Throw I liked: The touchdown pass to receiver DeSean Jackson. Of course, that’s an obvious one, but I picked it because there weren’t a whole lot that stood. But also because Cousins did a good job holding the safety in the middle. It’s inconceivable to me why the safety wasn't cheating to Jackson's side considering it left another safety one-on-one with Jackson as an inside receiver. But Cousins held Kurt Coleman in the middle first by looking to his left, then the middle and then finally turning to the right and unloading the ball. I also liked a 13-yard out to Pierre Garcon, which was thrown with good anticipation. As Garcon cut, the ball was already in the air.

Throw I didn’t: Well, another obvious one -- the interception. There’s not a whole lot of new ground to break here; Cousins was under duress and did not fully plant his feet before he threw. Really, it’s that simple. It was the right decision; Jackson was wide open. It was a bad throw. There weren’t many bad throws on the day.

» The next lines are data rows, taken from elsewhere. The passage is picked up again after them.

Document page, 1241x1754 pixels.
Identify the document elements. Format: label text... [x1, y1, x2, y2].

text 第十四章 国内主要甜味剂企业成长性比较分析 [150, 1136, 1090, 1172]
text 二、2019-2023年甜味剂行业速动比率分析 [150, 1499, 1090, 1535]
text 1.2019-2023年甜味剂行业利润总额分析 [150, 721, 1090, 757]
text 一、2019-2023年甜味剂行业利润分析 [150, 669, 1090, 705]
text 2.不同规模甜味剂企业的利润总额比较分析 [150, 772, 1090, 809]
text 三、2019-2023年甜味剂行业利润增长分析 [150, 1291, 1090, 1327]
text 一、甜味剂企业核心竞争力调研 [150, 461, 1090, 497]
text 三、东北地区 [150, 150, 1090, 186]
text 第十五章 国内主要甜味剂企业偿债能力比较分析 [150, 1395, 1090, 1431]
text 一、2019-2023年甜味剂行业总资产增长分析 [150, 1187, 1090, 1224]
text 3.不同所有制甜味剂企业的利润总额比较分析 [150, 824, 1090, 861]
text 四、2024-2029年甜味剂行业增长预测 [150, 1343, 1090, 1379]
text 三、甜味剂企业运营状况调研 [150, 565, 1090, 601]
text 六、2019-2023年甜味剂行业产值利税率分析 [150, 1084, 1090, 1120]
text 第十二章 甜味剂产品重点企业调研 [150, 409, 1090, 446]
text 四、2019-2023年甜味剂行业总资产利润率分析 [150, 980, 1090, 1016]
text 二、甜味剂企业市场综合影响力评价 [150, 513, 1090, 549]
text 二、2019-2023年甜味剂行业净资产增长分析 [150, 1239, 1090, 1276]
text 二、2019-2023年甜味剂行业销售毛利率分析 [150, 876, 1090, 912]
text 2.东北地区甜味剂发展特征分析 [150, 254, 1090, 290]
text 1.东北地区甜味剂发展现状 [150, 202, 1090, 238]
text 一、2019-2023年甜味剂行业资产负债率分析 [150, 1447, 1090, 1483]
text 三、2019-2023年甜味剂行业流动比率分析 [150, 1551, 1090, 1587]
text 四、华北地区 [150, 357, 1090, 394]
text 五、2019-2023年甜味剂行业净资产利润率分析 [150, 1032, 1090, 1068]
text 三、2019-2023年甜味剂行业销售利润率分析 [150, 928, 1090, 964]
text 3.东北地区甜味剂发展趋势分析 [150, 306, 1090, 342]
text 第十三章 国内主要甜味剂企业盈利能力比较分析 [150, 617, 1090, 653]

The fumbles: The Redskins want their quarterbacks to keep two hands on the ball until they go to release it, preventing possible fumbles. On Cousins’ first fumble, Kony Ealy jarred it free as he never felt the pressure. On the second, Cousins never saw the blitzer (Matt Jones was supposed to pick him up). Also, on the first sack/fumble, I’m surprised Cousins didn’t feel or see Ealy; Cousins was looking to the right side of the field -- Ealy rushed from left end. But Cousins didn’t move up in the pocket or slide enough and trouble followed.